Uma instrução técnica exige que um laudo sobre supressão de espécies ameaçadas produzido por especialista pertencente a uma instituição de notório saber, sendo citadas a UFRJ, a UFF e a Fundação Jardim Botânico. O laudo apresentado tem o selo de um centro de estudos vinculado à UERJ, mas reitoria dessa universidade informou que "repudia a utilização indevida de seu nome e logomarca". O biólogo não tem vínculo com a universidade e seu vínculo como instituto foi por uma bolsa de estágio que se encerrou em meados do ano passado. O instituto é contra o autódromo no Camboatá.

Estudo posto em xeque

A novela da construção de um novo autódromo no Rio vem desde 2010, quando uma lei estadual permitiu a construção da pista no Camboatá. Em setembro de 2011 o INEA deliberou que não era necessário um Estudo de Impacto Ambiental para a obra, o que o Ministério Público do Rio depois contestou. Em fevereiro de 2013, a Justiça determinou que o licenciamento ambiental ficaria suspenso até a apresentação do EIA, o que caberia então ao Ministério do Esporte fazer.

Esse processo voltou a andar em 2018, quando a prefeitura lançou edital de concorrência para uma Parceria Público Privada (PPP) para construção do autódromo. A RioMotorsport foi a única a apresentar proposta e venceu o edital, mas só no ano passado a prefeitura pediu abertura de novo processo de licenciamento para obtenção da licença prévia.

Na abertura do parecer apresentado hoje pelo INEA, a área técnica diz que foi o próprio ente municipal (a prefeitura) quem permitiu a construção de um autódromo no Camboatá e que isso é "desconfortante na medida em que já foi definida, de atemão, a localização do empreendimento, sem nenhum indicativo de estudo ambiental". "Ou seja, não há, de fato, uma escolha a ser realizada, já que a única proposta locacional existente é justamente aquela escolhida pelo próprio empreendedor".

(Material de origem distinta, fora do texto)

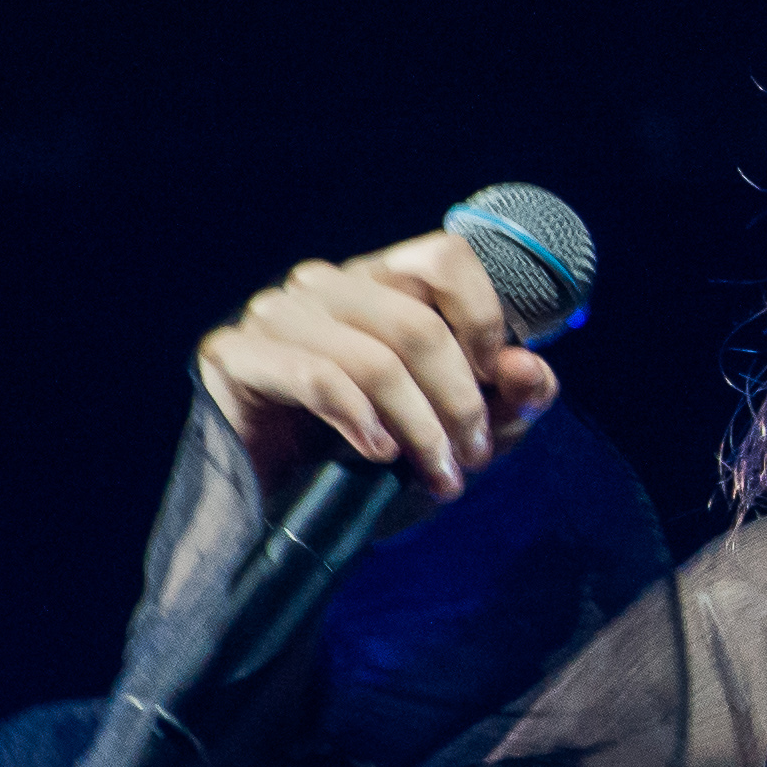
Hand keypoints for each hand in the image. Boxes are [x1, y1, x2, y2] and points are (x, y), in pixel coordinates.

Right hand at [194, 231, 561, 502]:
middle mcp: (326, 285)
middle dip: (459, 401)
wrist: (278, 509)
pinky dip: (362, 423)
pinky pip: (319, 379)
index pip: (444, 257)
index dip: (484, 320)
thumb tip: (531, 370)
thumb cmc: (369, 459)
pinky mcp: (235, 354)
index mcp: (380, 283)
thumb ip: (506, 398)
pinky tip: (378, 456)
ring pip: (375, 360)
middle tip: (471, 456)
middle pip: (418, 323)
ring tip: (437, 473)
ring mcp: (275, 314)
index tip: (498, 384)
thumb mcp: (456, 432)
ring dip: (420, 427)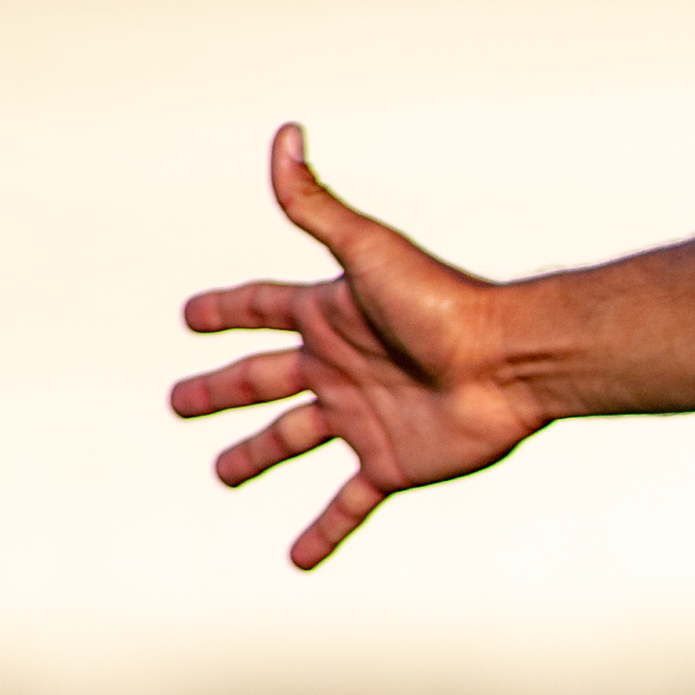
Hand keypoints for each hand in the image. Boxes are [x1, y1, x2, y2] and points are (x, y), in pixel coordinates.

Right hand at [171, 126, 545, 566]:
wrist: (513, 362)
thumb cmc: (444, 302)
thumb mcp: (368, 251)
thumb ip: (316, 203)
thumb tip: (285, 134)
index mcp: (330, 315)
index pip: (262, 308)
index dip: (226, 311)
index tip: (190, 316)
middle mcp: (342, 365)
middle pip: (263, 380)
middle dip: (221, 390)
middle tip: (180, 403)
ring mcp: (364, 416)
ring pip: (293, 441)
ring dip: (256, 457)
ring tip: (225, 473)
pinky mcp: (393, 462)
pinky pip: (349, 503)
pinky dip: (324, 531)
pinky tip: (299, 559)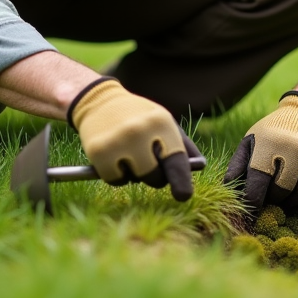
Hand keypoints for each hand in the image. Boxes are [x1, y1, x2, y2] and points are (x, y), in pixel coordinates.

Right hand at [69, 77, 198, 200]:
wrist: (100, 102)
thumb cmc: (140, 116)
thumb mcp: (164, 122)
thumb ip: (184, 146)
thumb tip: (199, 167)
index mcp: (161, 122)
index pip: (175, 159)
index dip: (181, 180)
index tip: (184, 195)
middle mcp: (139, 131)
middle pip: (155, 177)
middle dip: (155, 176)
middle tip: (147, 161)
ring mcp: (117, 141)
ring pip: (134, 180)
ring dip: (133, 175)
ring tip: (128, 153)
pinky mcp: (98, 151)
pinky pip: (114, 180)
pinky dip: (116, 175)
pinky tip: (114, 156)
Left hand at [223, 91, 297, 210]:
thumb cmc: (271, 133)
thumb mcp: (249, 143)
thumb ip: (237, 168)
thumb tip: (228, 193)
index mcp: (270, 145)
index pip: (257, 186)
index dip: (252, 203)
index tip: (251, 212)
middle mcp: (295, 149)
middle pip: (280, 193)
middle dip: (273, 197)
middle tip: (271, 192)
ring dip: (291, 200)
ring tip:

No contrato tripartite assinado pelo Ministério do Esporte, pela prefeitura do Rio e pela Confederação Brasileira de Automobilismo (CBA) para que fosse construído um novo autódromo no Rio, não consta necessidade que o terreno seja o do Camboatá, apenas que tenha características como pelo menos 170 hectares e facilidade de acesso.

Para concluir que o terreno do Camboatá era o mais indicado, o EIA produziu uma tabela com as cinco possibilidades de dando pontos para itens como "alteração na flora", "custo de aquisição' e "perda de habitat para espécies da fauna". O Camboatá teve, no estudo, as notas mais altas para os riscos ambientais. Mas perdeu zero ponto com todas as outras variáveis, incluindo em custo. A área técnica contesta:

"A matriz de alternativas omite a aquisição prévia da área por pagamento do Ministério do Esporte ao Ministério da Defesa. Portanto, está evidente que há custo de aquisição da área de Camboatá, porém, não foi computado", destaca o parecer.